* BEGIN Data for the task *

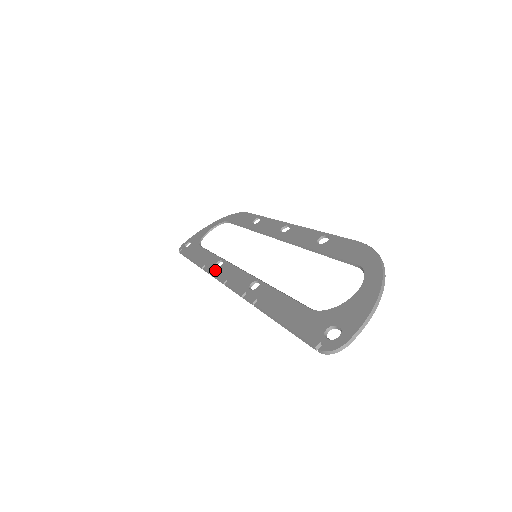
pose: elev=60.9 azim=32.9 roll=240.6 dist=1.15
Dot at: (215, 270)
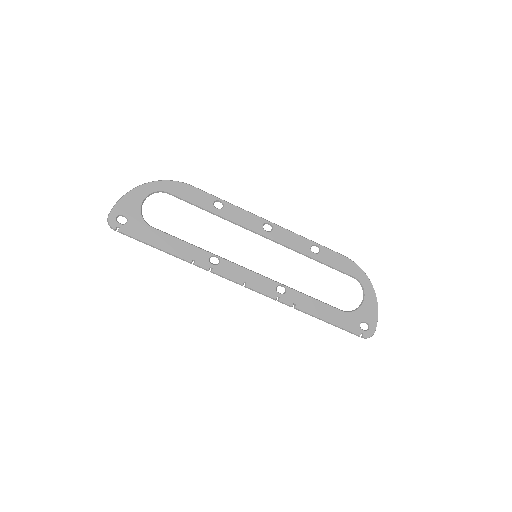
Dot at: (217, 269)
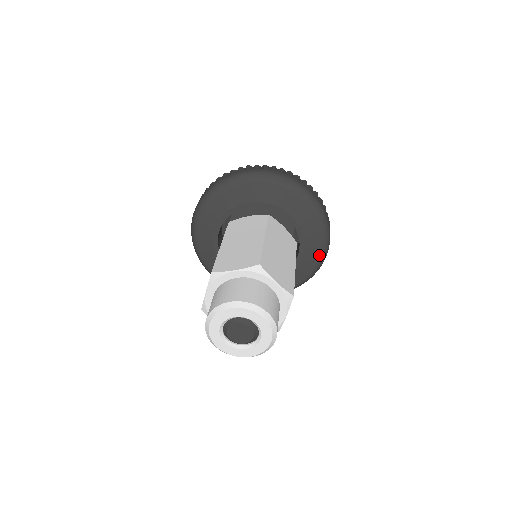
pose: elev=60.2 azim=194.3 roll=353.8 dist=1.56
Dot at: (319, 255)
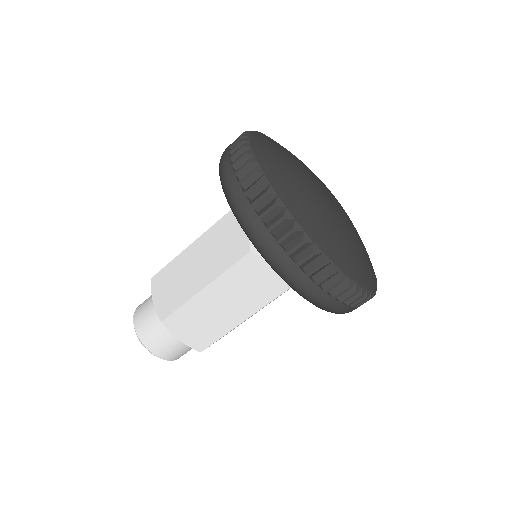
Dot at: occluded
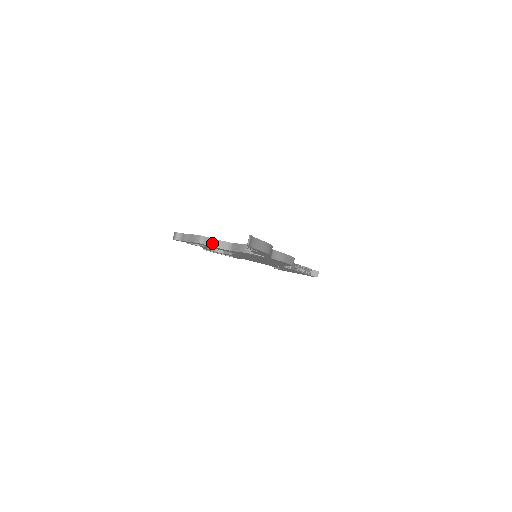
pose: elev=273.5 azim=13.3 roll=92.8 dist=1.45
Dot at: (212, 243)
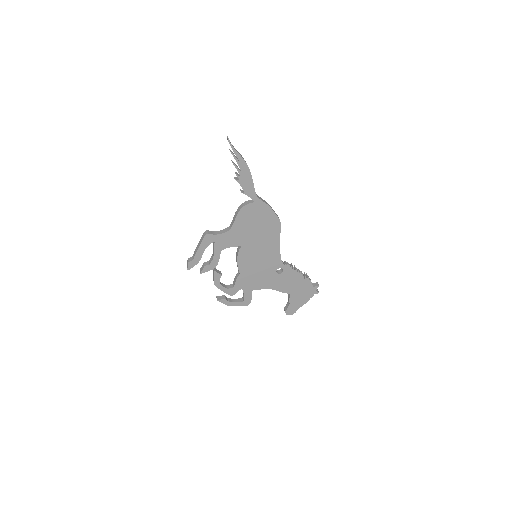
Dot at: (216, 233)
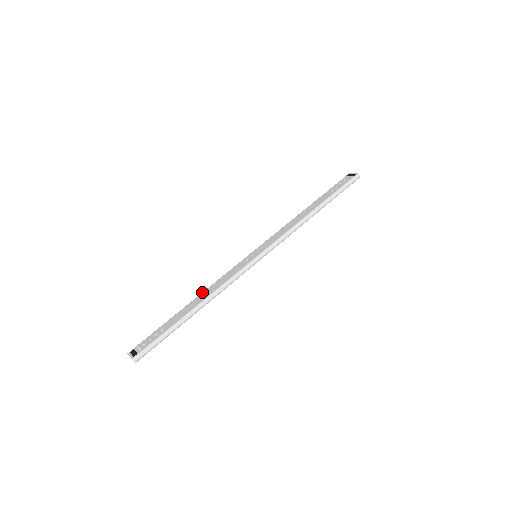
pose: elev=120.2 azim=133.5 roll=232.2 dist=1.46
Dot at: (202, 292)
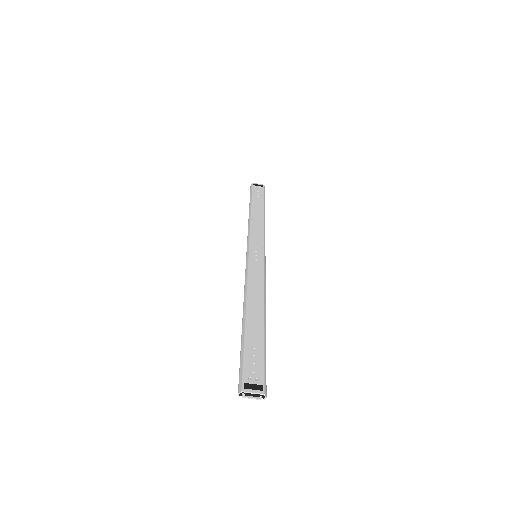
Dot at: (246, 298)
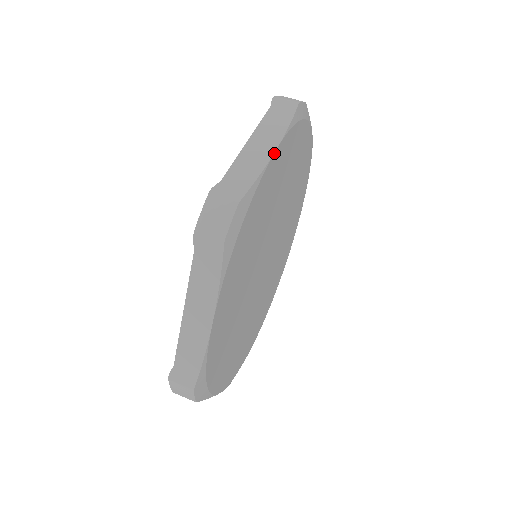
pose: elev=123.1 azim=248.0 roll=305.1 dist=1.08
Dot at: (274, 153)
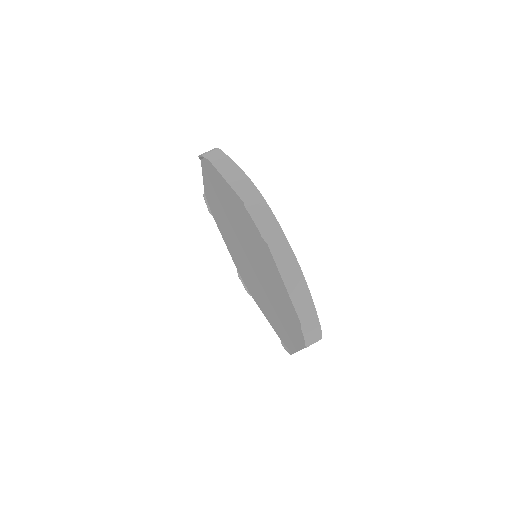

* END Data for the task *

What is expected.
Rewrite the data from the line holding "pose: elev=273.5 azim=13.3" through the end of the data, both ends included, swapping "dist" for "distance" and changing nothing else. Leave the pictures out of your answer.

Solution to this task.
pose: elev=273.5 azim=13.3 roll=92.8 distance=1.45
Dot at: (212, 243)
Dot at: (216, 233)
pose: elev=120.2 azim=133.5 roll=232.2 distance=1.46
Dot at: (202, 292)
Dot at: (246, 298)
pose: elev=123.1 azim=248.0 roll=305.1 distance=1.08
Dot at: (274, 153)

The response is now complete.